FAQs

What does da4ml do?

Two things:

  1. Converting constant-matrix-vector multiplications (CMVMs) into optimized adder graphs with distributed arithmetic for FPGA implementation.

  2. Converting (a part of) neural networks to fully parallel HDL or HLS with the CMVM optimization above.

So does da4ml only work with neural networks with II=1?

No. When integrated with hls4ml, da4ml only requires that each CMVM operation is unrolled (II=1). This is different from unrolling the whole model, e.g., convolution layers can still have II>1 by reusing the same CMVM kernel for different input windows.

If you are using da4ml standalone, then the answer is yes: DAIS describes only fully parallel logics.

What the advantage over hls4ml?

  1. The CMVM implementation provided by da4ml is more optimized than hls4ml’s default implementation (latency strategy). In most cases, using da4ml can reduce the LUT usage, eliminate DSP usage, while achieving lower latency/better timing. This all comes free with no accuracy loss (bit-exact throughout).

  2. If the model targets II=1 (common for L1 trigger applications), using da4ml’s direct HDL generation could reduce the synthesis time (network to HDL) from hours/days to seconds/minutes.

  3. With the low-level symbolic tracing, da4ml supports more flexible operations (e.g., arbitrary array slicing/rearranging, etc.), all by just “replaying” the operations without writing custom templates in C++.

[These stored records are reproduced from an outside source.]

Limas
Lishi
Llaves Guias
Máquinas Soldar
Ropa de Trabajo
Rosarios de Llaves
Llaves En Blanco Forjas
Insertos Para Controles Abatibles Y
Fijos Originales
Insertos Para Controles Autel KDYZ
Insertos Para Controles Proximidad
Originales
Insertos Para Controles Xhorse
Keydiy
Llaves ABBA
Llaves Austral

When should I use da4ml standalone vs. hls4ml+da4ml?

In general, use standalone if possible, as it is simpler and faster. In the following cases, you may want to use hls4ml+da4ml:

  1. Some resource sharing is wanted

  2. General-non-linear operations (i.e., activations that are not piecewise linear) are needed

What is latency_cutoff in da4ml?

This is a threshold to decide when a new pipeline stage is needed. When the estimated latency of the network exceeds this threshold, a new pipeline stage is added.

The estimated latency is mostly based on the layer of adders/substractors, each contributing to 1 of abstract latency units. One can also set carry_size in HWConfig to positive value such that the latency of each adder/subtractor will be estimated by the number of carriers used.

It is always advised to use retiming in the synthesis tool for better timing performance.

How to use the generated code?

  • For Verilog generation, the generated code is a self-contained module that can be instantiated in any Verilog project. We provide a simple build_prj.tcl script for Vivado to run OOC synthesis and implementation. No automatic standalone testbench is provided, and we recommend performing functional verification with the Verilator bindings in Python.

  • For HLS generation, the generated code is a self-contained C++ function that can be synthesized by the corresponding HLS tool. It is expected to be integrated into a larger HLS project. No build script is provided at the moment.